Models & Applications

 

Overview

Crop models calculate expected growth and development based on equations that describe how a crop, as community of plants, respond to soil and weather conditions. At their simplest level of interpretation, the equations used in a model are a set of differential equations representing rates of growth or development. Numerical integration over time, typically with daily or hourly time steps, allows estimation of growth, development, and water and nutrient levels. The equations are based on information from crop physiology, soil science, meteorology and other fields.

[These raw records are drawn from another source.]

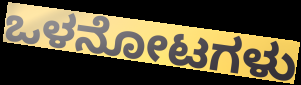
ಒಳನೋಟಗಳು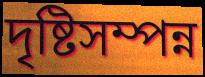
দৃষ্টিসম্পন্নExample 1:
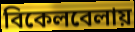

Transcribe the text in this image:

বিকেলবেলায়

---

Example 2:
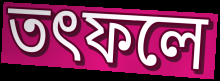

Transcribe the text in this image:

তৎফলে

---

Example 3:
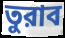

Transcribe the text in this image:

তুরাব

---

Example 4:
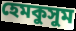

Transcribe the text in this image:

হেমকুসুম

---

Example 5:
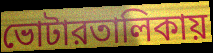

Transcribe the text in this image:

ভোটারতালিকায়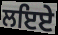
ਲਇਏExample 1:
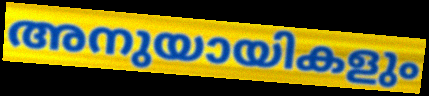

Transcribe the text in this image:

അനുയായികളും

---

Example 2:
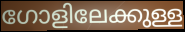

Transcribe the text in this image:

ഗോളിലേക്കുള്ള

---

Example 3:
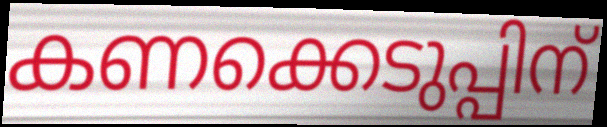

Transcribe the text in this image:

കണക്കെടുപ്പിന്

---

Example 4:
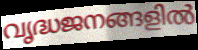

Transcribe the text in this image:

വൃദ്ധജനങ്ങളിൽ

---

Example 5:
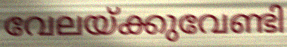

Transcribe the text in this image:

വേലയ്ക്കുവേണ്ടി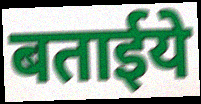
बताईये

The models provided in DSSAT deal primarily with annual crops including wheat, rice, maize and various grain legumes but also include herbaceous perennials such as forage legumes and grasses. Besides crop growth and development, the models simulate water and nutrient dynamics in the soil and crop, so processes such as leaching, organic matter decomposition, and runoff are also considered. The level of process details varies greatly, and in many cases, users may select among model options, allowing the user to assess how different assumptions affect simulations.

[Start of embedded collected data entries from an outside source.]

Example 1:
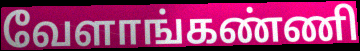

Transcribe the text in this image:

வேளாங்கண்ணி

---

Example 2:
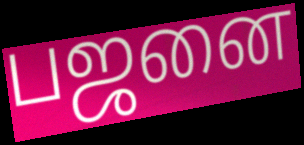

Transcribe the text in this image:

பஜனை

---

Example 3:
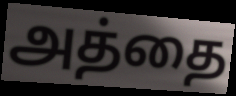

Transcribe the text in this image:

அத்தை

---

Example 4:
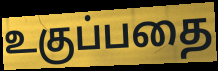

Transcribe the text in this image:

உகுப்பதை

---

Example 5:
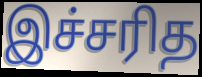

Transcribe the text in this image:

இச்சரிதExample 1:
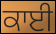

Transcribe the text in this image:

ਕਾਈ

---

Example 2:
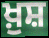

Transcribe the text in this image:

ਖ਼ੁਸ਼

Model applications range from real-time decision support for crop management to assessing the potential impact of climate change on global food security. Crop models are also invaluable as heuristic devices that help identify research problems where our current knowledge has limits and further research is needed. The ability of crop models to simulate how different weather years or soil conditions affect crop performance make models especially useful in research involving climatic uncertainty or geospatial variation. Recent advances in field phenomics and crop genomics are opening opportunities for crop models to support research in fundamental plant science.

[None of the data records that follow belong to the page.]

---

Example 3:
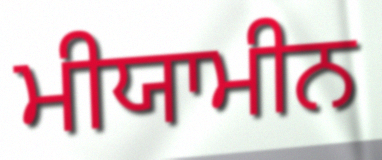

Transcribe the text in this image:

ਮੀਯਾਮੀਨ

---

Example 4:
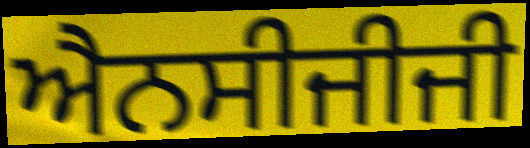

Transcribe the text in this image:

Because the quality of simulation results depends heavily on the data inputs, DSSAT includes tools to assist modelers in organizing input data for crop management, soils and weather. An especially challenging set of inputs are the genotype-specific parameters (GSPs) used to quantify how one cultivar differs from another. GSPs are most often estimated through calibration to measurements from field trials, and DSSAT provides tools both to organize data used for calibration and to estimate required GSPs.